One more down, fewer to go! By taking the historic step of signing into law last week a repeal of the death penalty in Illinois, Gov. Patrick Quinn lent further momentum to efforts in other states across the country to abolish state-sanctioned killings.
Long plagued with flaws including the sentencing to death of 20 people who were later freed after being found to be innocent, racial bias, rampant legal errors and law enforcement, attorney and court misconduct and incompetence that besieged the capital prosecution system, Illinois' death penalty system had to go.
This latest addition to the abolition collective of states — joining most recent inductees, New Mexico in 2009 and New Jersey in 2007 — brings the total number of states who refuse to kill their own citizens to 16. (Note: the efforts to reinstate the death penalty in New Mexico and West Virginia have failed so far this year.)
Currently, strong abolition campaigns in Connecticut, Maryland and Montana may have further positive results for all people who care about justice.
Take Maryland for instance, where the state's House Judiciary Committee tomorrow will hold a hearing on a bill that would repeal the death penalty in the state. A similar bill has been introduced in the Maryland state Senate. Both bills enjoy strong bipartisan support, with the house bill having been introduced with 60 original cosponsors and the Senate bill with 20 original cosponsors. Repeal is supported by Gov. Martin O'Malley, and advocacy groups from across the political spectrum include the ACLU of Maryland, National Association for the Advancement of Colored People, Maryland Catholic Conference, Murder Victims Families for Human Rights, National Black Police Association and the Maryland League of Women Voters.
The current bill would replace the death penalty with a sentence of permanent imprisonment for a convicted murderer. Certainly locking a human being in a box away from family and society for the rest of their natural life is a sufficiently severe punishment for a killer. And if there ever is a mistake made, it can be fixed.
Over the past 10 years, the murder rate in Maryland has been decreasing. The Maryland Commission on Capital Punishment found that the costs associated with cases in which a death sentence is sought are substantially higher than the costs associated with cases in which a sentence of life without the possibility of parole is sought. Just one prosecution resulting in the death penalty costs the state about $3 million, almost $2 million more per case than the life-without-parole alternative.
In 2008, legislators, the governor and advocates joined the commission in its conclusions that to reduce these unnecessary costs, eliminate racial bias, lessen the misery that capital prosecutions force victims' family members to endure and eliminate the risk that another innocent person may be convicted and sentenced to die, capital punishment in Maryland must be abolished.

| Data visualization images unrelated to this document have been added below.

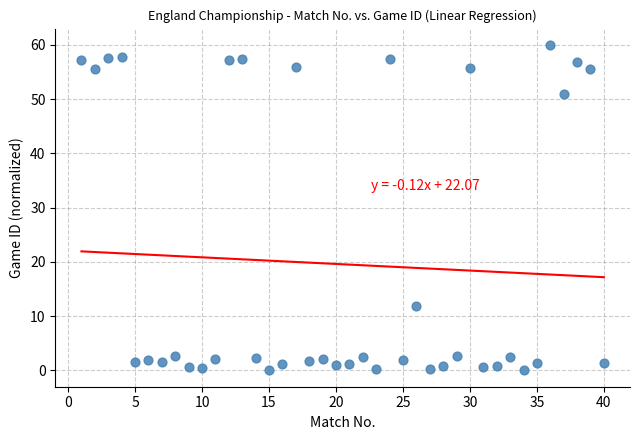

What Y value in the scatter plot is closest to 30?

12.0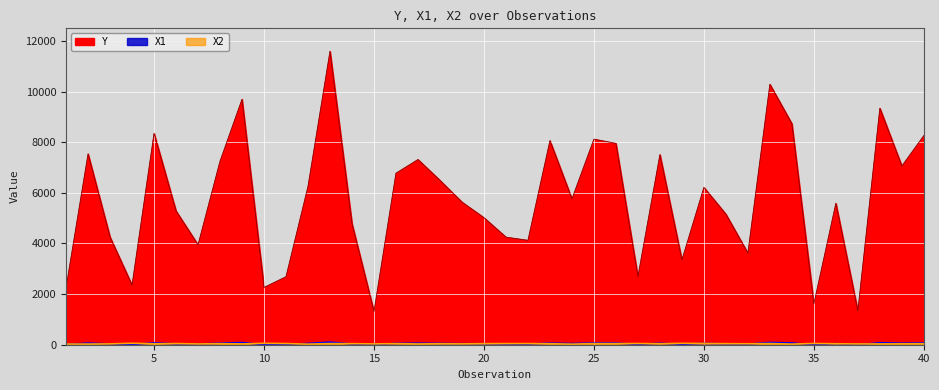

List the series in order of their peak value, highest first.

Y, X1, X2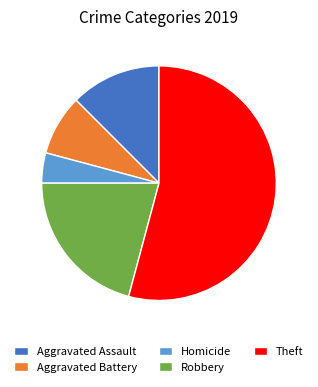

What is the largest slice in the pie chart?

Theft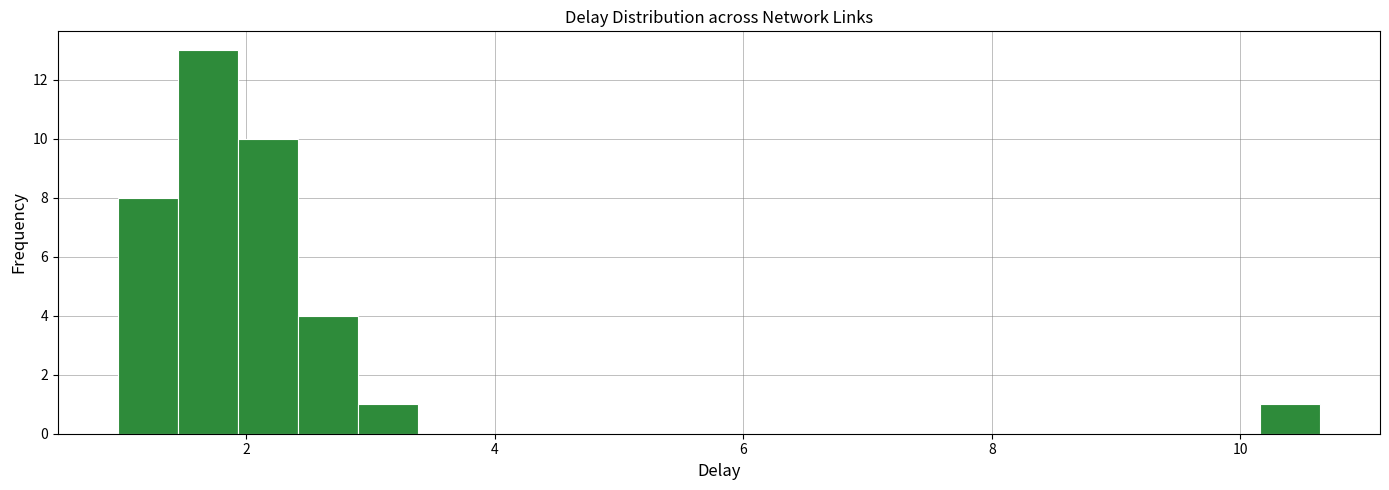

Read against the x-axis, roughly where is the centre of the tallest bar?

1.6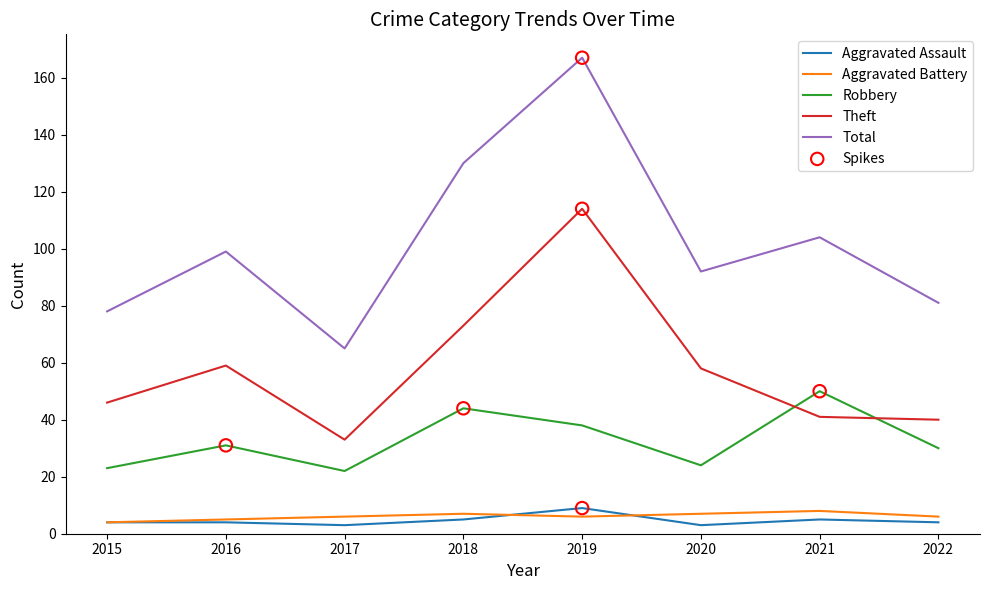

At which category is the sum across all series the highest?

2019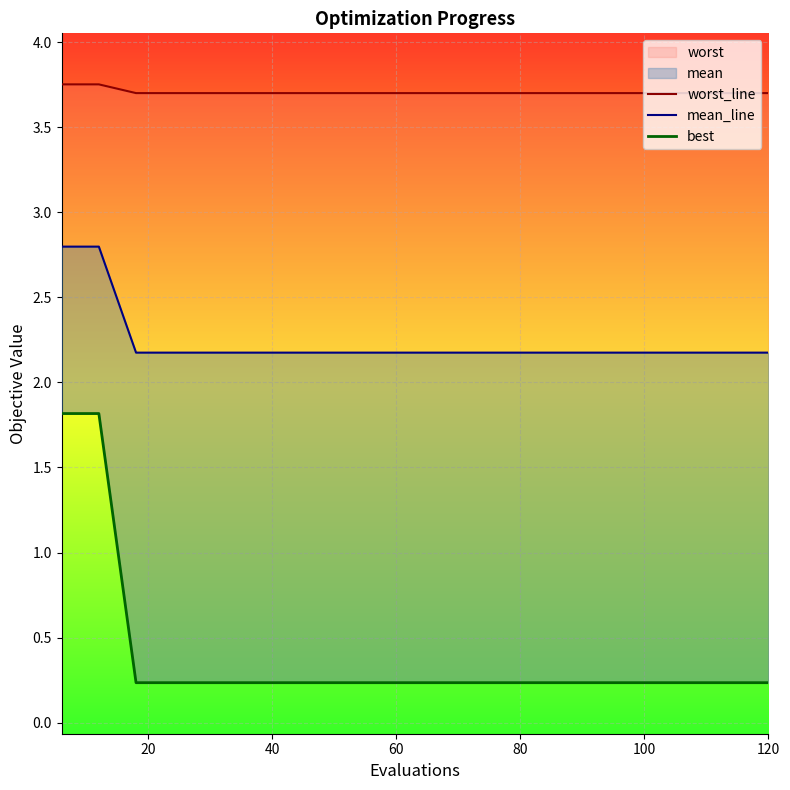

Count the worst_line values in the range 3 to 4.

20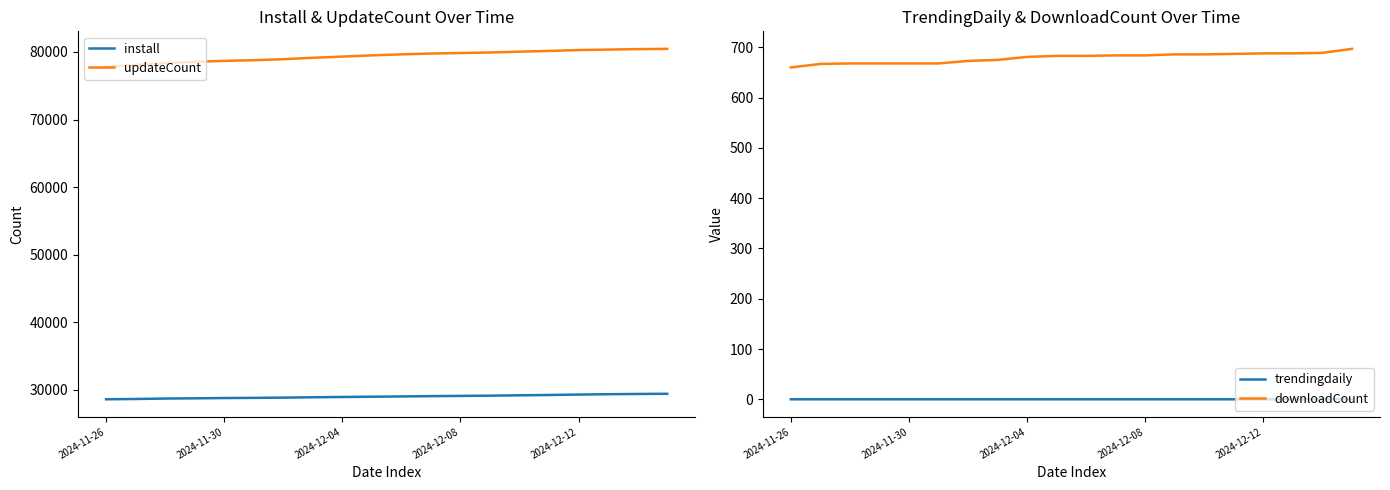

What is the spread (max minus min) of values at 15?

80148.0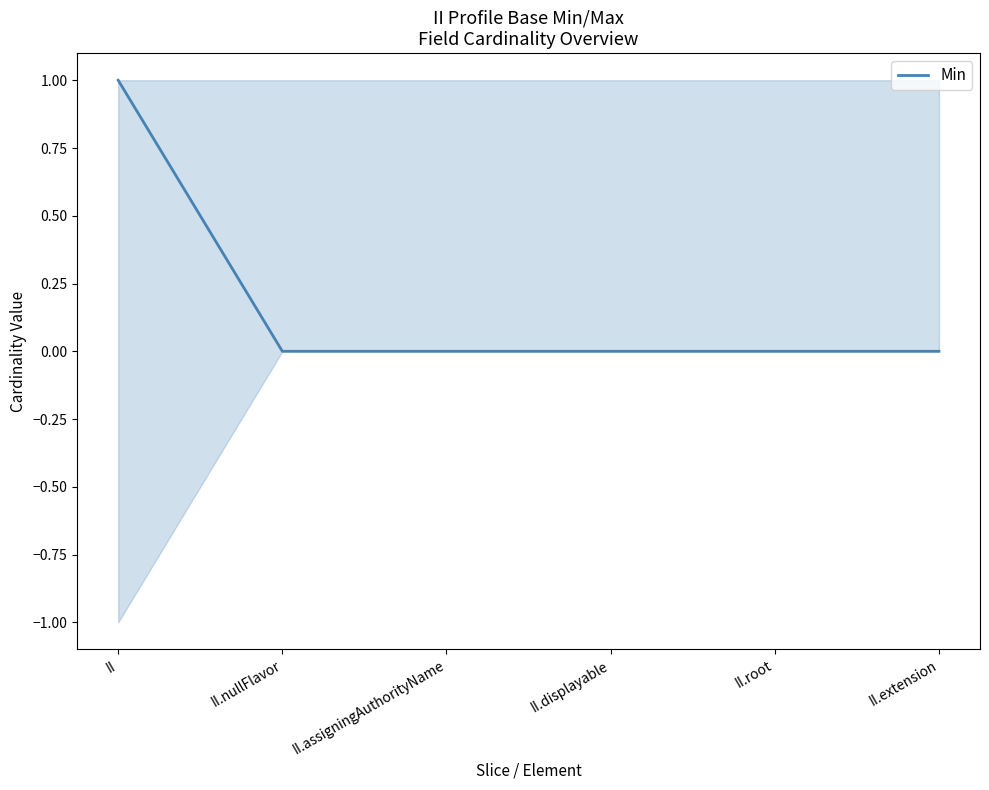

True or false: there are more than 0 points higher than both neighbors.

False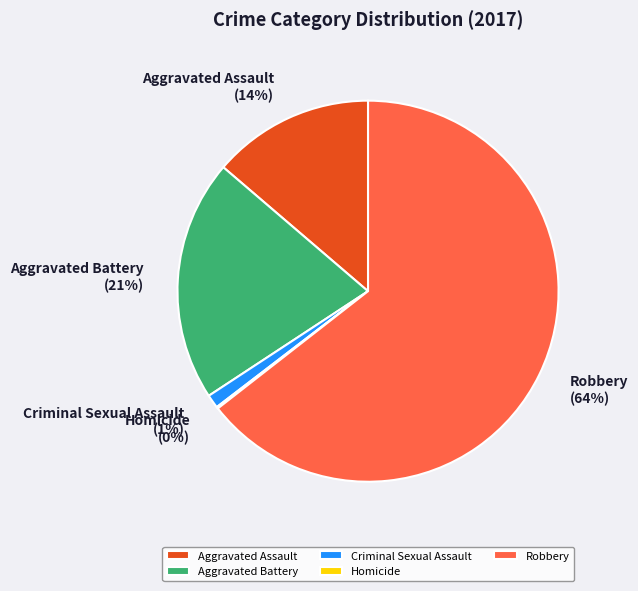

To the nearest percent, what is the average slice percentage?

20%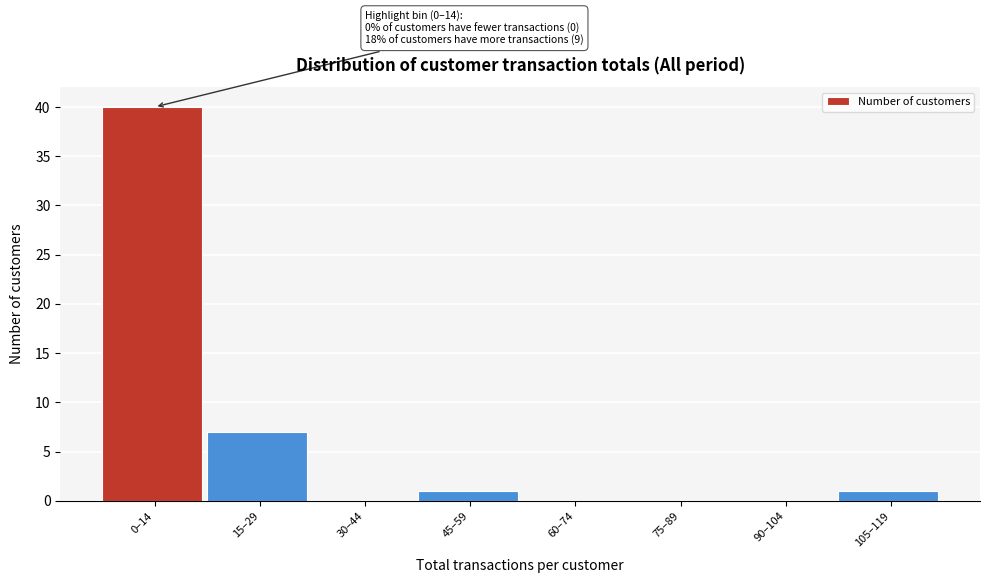

Reading left to right, what are all the values shown in this chart?

0–14=40	15–29=7	30–44=0	45–59=1	60–74=0	75–89=0	90–104=0	105–119=1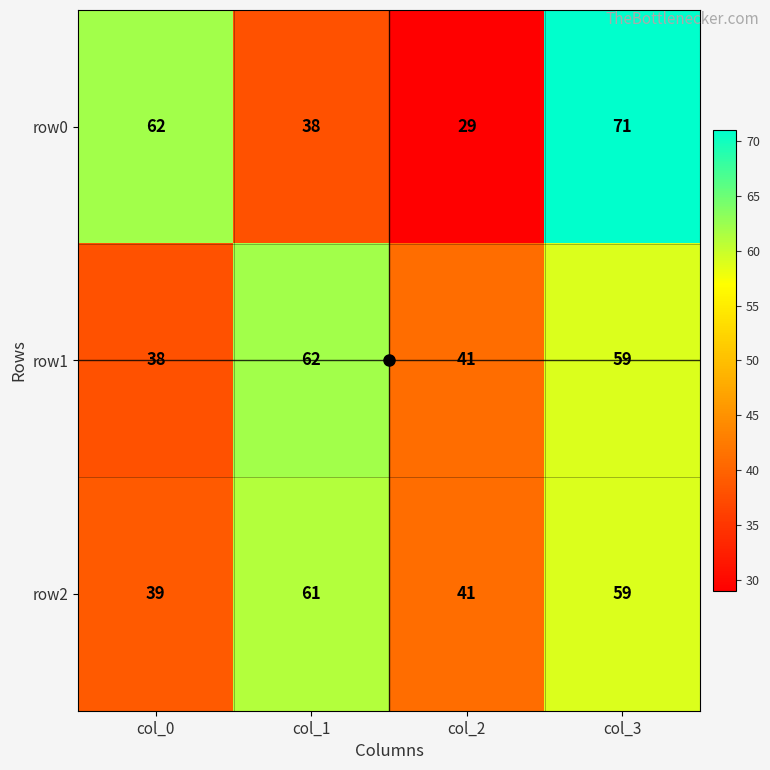

At which category is the sum across all series the highest?

col_3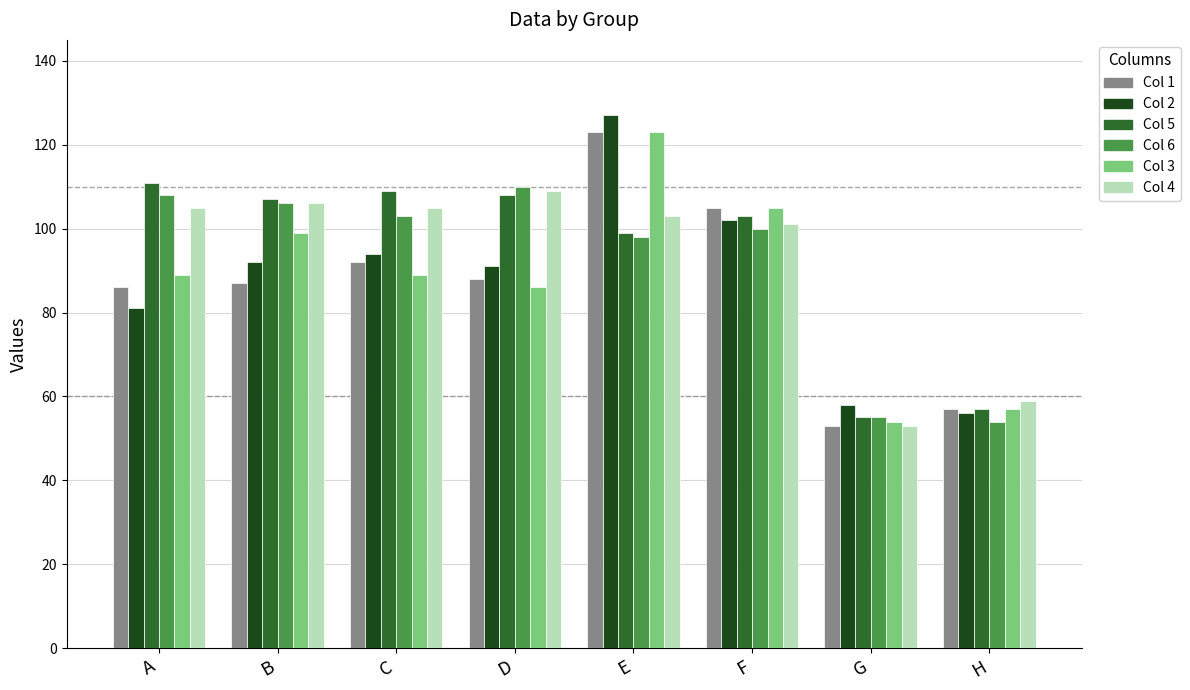

What is the smallest value displayed?

53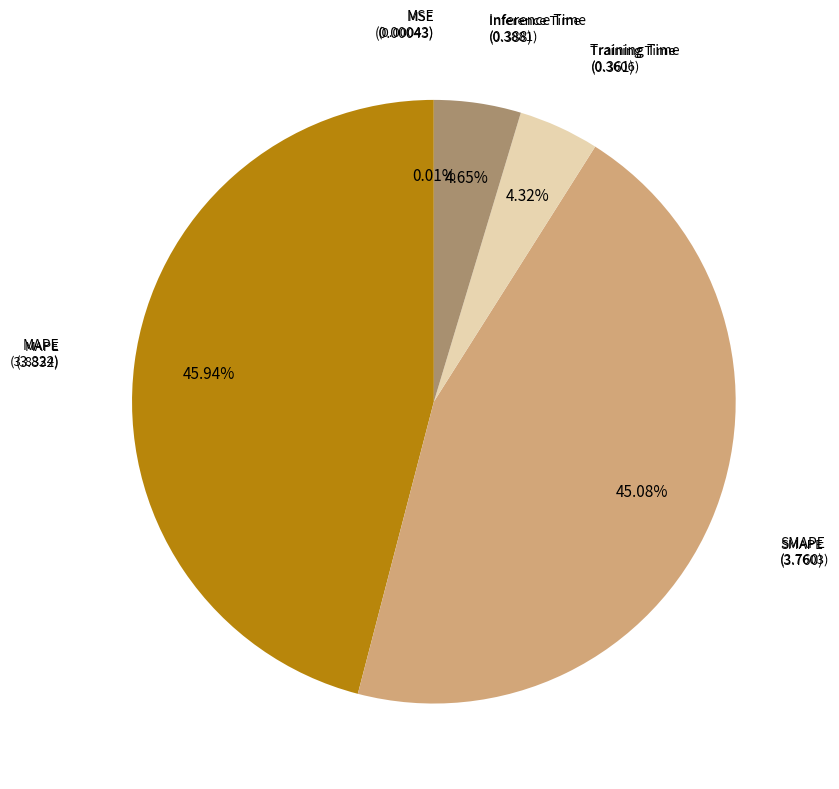

Is there any slice that represents more than half of the pie?

No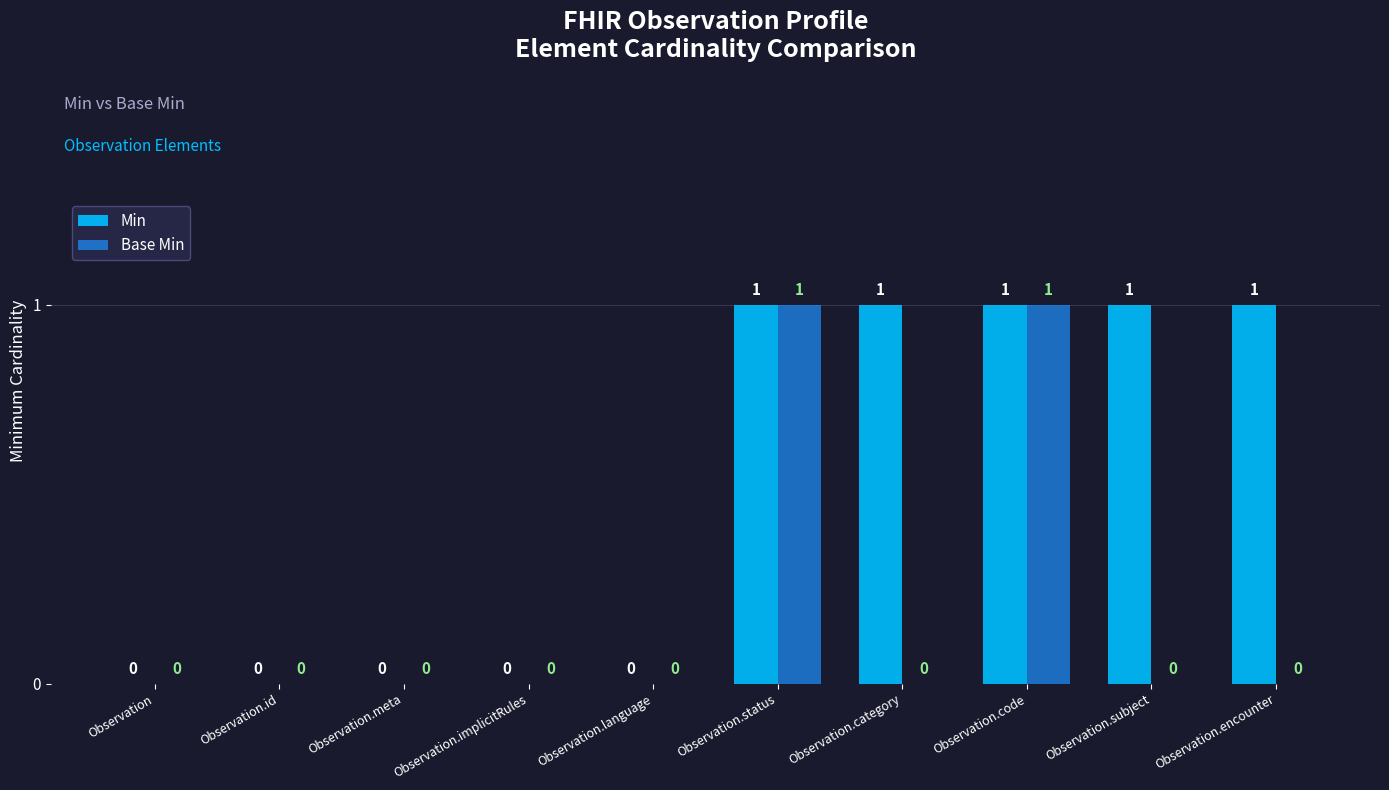

The value of Base Min at Observation.status is 1. True or false?

True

As in Illinois, none of the flaws cited in the report have been remedied, so the choice remains repeal.
The commission also found that there is no persuasive evidence that the death penalty deters crime. In fact, numerous law enforcement agencies around the country have agreed with that finding for many years — statistics show that states with the death penalty continue to have the highest rates of violent crime.
And the system is racist. All five of Maryland's current death row prisoners were convicted of murdering white victims. The victims of all five men who have been executed since 1976 were also white. Yet 80 percent of Maryland murder victims are black.
Maryland also has the dubious honor of having the first DNA exoneree freed from a state's death row. In 1993, Kirk Bloodsworth, convicted of a rape and murder he didn't commit was exonerated. Repealing the death penalty would guarantee for all the people of Maryland that the state will no longer run the risk of executing innocent people.
The Maryland Commission on Capital Punishment found that despite the advance of forensic sciences, particularly DNA testing, the risk of execution of an innocent person remains a real possibility. No human system is foolproof — do we want to spend millions of taxpayer dollars per case and still not be 100 percent sure we got it right? A human system should have an alternative — permanent imprisonment is that alternative.
Maryland isn't the only state considering abolishing the death penalty. Abolition and repeal bills have been proposed so far this year in seven more state legislatures as well — Florida, Indiana, Kansas, Kentucky, Nebraska, Texas, and Washington. Other states considering moratorium/study commission bills include Kansas, Mississippi, Pennsylvania, Tennessee and Texas. Still other states are considering various ways to restrict the use of capital punishment, including Florida, Georgia, Kentucky, North Carolina, Pennsylvania and Tennessee. Contact the ACLU affiliates in these states to get involved.
As Dr. Martin Luther King Jr. said, "The arc of the moral universe is long, but it bends towards justice . . ." Justice got a tiny bit closer last week with the Illinois abolition success. Is Maryland next?